Acórdão do Supremo Tribunal de Justiça
Processo:
96P1015
Nº Convencional: JSTJ00033653
Relator: MARIANO PEREIRA
Descritores: TRIBUNAL COLECTIVO
GRAVAÇÃO DA PROVA
ESCUTA TELEFÓNICA
PRINCÍPIO DA LIVRE APRECIAÇÃO DA PROVA
PRINCÍPIO DA IMEDIAÇÃO
MATÉRIA DE FACTO
COMPETÊNCIA DO SUPREMO TRIBUNAL DE JUSTIÇA
INQUIRIÇÃO DE TESTEMUNHA
DEPRECADA
SENTENÇA PENAL
FUNDAMENTAÇÃO
FUNDAMENTO DE FACTO
ASSOCIAÇÃO CRIMINOSA
TRÁFICO DE ESTUPEFACIENTE
ATENUAÇÃO ESPECIAL DA PENA
Nº do Documento: SJ199703120010153
Data do Acordão: 03/12/1997
Votação: UNANIMIDADE
Tribunal Recurso: T J TAVIRA
Processo no Tribunal Recurso: 152/95
Data: 06/19/1996
Texto Integral: N
Privacidade: 1
Meio Processual: REC PENAL.
Decisão: PROVIDO PARCIAL.
Área Temática: DIR CRIM - TEORIA GERAL / CRIM C/SOCIEDADE. DIR CIV - TEORIA GERAL.
DIR PROC PENAL - RECURSOS.
Legislação Nacional:
Jurisprudência Nacional:
Sumário : I - Nos julgamentos em que intervêm o colectivo, o registo da prova tem como único objectivo auxíliar o Tribunal no recordar da factualidade produzida em audiência não servindo quaisquer finalidades de recurso.
II - A fazer-se a gravação do julgamento, esta terá de ser integral e não apenas parcial.
III - A existência de meios para realizar a documentação de declarações a que alude o artigo 363 do CPP não diz respeito apenas à aparelhagem para o efeito, mas também a funcionário ou funcionários qualificados para operar tecnicamente com tal equipamento.
IV - Não se tratando de prova vinculada, o juízo de necessidade da admissão ou não aos autos de determinadas cassetes produzidas noutro processo, contendo escutas telefónicas, bem como as respectivas transcrições, compete ao colectivo de juízes na sua imediação com o julgamento, constituindo pura questão de facto, insusceptível de fiscalização e crítica por parte do STJ.
V - De igual modo, o tribunal colectivo, tendo em vista a descoberta da verdade material, é soberano no juízo de necessidade de ouvir determinada testemunha, na própria audiência e não em deprecada, sendo que o uso de tal poder é igualmente insindicável pelo Supremo.

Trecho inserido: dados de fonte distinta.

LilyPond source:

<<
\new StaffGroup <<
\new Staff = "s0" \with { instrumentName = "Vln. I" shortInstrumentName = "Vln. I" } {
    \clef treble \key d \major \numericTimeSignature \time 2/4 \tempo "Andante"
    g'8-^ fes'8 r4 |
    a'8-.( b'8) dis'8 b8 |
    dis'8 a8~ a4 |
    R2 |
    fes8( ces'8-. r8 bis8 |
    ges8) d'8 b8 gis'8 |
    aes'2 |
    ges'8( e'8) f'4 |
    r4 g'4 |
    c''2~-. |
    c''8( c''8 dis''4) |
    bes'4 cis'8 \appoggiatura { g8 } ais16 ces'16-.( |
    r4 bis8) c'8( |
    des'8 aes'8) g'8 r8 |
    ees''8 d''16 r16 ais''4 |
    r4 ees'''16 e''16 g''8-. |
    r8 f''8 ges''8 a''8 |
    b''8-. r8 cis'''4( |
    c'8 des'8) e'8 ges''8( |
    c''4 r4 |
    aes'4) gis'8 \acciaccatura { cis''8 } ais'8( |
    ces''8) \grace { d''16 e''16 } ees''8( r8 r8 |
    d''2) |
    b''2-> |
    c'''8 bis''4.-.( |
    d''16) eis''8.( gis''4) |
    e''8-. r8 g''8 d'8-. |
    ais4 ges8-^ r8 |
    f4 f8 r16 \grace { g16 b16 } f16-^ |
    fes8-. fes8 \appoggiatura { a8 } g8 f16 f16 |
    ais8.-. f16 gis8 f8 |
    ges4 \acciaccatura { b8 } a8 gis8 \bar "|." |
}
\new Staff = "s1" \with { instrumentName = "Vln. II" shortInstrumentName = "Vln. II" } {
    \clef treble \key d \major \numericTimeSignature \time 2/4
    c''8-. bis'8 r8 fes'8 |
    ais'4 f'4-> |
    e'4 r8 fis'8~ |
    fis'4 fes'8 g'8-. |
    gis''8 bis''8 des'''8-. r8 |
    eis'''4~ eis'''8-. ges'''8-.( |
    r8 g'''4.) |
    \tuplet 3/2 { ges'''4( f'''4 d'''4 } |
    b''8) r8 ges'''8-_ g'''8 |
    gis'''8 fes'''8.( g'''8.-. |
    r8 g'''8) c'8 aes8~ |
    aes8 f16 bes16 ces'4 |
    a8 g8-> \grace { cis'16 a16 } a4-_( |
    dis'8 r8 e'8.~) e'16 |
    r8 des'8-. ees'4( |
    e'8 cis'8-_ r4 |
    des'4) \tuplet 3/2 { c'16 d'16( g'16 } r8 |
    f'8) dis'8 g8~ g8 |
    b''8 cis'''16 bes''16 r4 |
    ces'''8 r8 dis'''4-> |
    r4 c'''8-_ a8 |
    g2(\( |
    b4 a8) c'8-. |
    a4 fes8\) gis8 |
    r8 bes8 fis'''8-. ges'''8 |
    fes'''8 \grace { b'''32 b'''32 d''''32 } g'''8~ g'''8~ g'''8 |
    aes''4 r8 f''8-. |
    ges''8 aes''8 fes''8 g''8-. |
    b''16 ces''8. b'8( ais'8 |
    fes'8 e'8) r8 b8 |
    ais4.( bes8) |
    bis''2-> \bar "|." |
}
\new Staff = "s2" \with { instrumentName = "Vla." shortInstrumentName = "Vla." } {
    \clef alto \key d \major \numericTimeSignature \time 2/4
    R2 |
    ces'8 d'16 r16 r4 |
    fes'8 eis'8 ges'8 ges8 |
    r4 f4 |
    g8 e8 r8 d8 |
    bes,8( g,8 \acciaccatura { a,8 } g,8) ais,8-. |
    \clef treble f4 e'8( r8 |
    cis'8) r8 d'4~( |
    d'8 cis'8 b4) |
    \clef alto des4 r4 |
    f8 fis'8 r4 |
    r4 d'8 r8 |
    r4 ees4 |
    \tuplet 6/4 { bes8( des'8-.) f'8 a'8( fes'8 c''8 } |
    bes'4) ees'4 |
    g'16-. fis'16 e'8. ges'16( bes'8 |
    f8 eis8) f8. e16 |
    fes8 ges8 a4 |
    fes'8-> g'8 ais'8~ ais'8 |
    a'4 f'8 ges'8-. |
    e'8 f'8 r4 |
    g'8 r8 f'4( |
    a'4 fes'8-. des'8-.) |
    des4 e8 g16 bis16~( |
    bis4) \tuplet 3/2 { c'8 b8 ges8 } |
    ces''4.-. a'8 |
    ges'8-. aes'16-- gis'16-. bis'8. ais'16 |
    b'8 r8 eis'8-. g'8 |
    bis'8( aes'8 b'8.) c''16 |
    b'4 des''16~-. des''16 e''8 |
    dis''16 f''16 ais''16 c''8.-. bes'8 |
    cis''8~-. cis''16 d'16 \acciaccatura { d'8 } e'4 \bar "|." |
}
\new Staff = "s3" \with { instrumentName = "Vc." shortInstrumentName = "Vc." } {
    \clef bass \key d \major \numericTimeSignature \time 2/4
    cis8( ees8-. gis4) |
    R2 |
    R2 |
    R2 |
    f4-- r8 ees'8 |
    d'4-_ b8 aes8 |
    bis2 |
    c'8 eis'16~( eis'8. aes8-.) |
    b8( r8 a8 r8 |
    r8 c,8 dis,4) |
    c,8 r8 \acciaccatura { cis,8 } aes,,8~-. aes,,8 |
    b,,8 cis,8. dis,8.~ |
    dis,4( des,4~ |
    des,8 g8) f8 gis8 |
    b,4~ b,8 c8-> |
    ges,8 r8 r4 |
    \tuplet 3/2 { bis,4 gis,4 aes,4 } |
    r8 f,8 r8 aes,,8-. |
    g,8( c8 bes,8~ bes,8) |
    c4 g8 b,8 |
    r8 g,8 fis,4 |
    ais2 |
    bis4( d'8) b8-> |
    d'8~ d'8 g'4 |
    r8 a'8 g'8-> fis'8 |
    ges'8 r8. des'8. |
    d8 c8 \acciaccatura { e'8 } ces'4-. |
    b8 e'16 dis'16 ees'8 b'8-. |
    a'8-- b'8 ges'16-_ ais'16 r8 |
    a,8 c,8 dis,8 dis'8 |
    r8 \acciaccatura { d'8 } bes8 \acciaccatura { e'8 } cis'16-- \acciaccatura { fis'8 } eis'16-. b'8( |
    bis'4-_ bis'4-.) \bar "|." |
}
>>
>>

VI - Os factos que a fundamentação da sentença deve enumerar como provados ou não provados respeitam apenas àqueles que se mostrem essenciais para a caracterização do crime e suas circunstâncias juridicamente relevantes.
VII - Para a existência do crime de associação criminosa, torna-se necessário a existência de uma união de vontades de duas ou mais pessoas para a prática abstracta de crimes ou de conjunto de crimes, independentemente da formulação do propósito de execução de um crime determinado e pressupõe uma actuação conjugada e concertada, por forma a traduzir os seus propósitos de, em conjunto, fazerem vida da actividade criminosa.
VIII - Não havendo associação criminosa demonstrada, não pode a conduta dos arguidos ser subsumida como integrando uma colaboração com a mesma.
IX - No domínio do crime de tráfico de estupefacientes, apenas um conjunto de circunstâncias fortemente diminuidoras da culpa do agente, poderão fazer esvair a forte censurabilidade e o alto grau de ilicitude inerente a tal crime.
X - Tendo a deliberação criminosa sido já tomada, a circunstância de a Polícia Judiciária ter infiltrado agentes seus nas operações de tráfico, no sentido de acompanhar e investigar o desenvolvimento das condutas dos vários agentes do crime, não é de molde a permitir a atenuação das penas destes.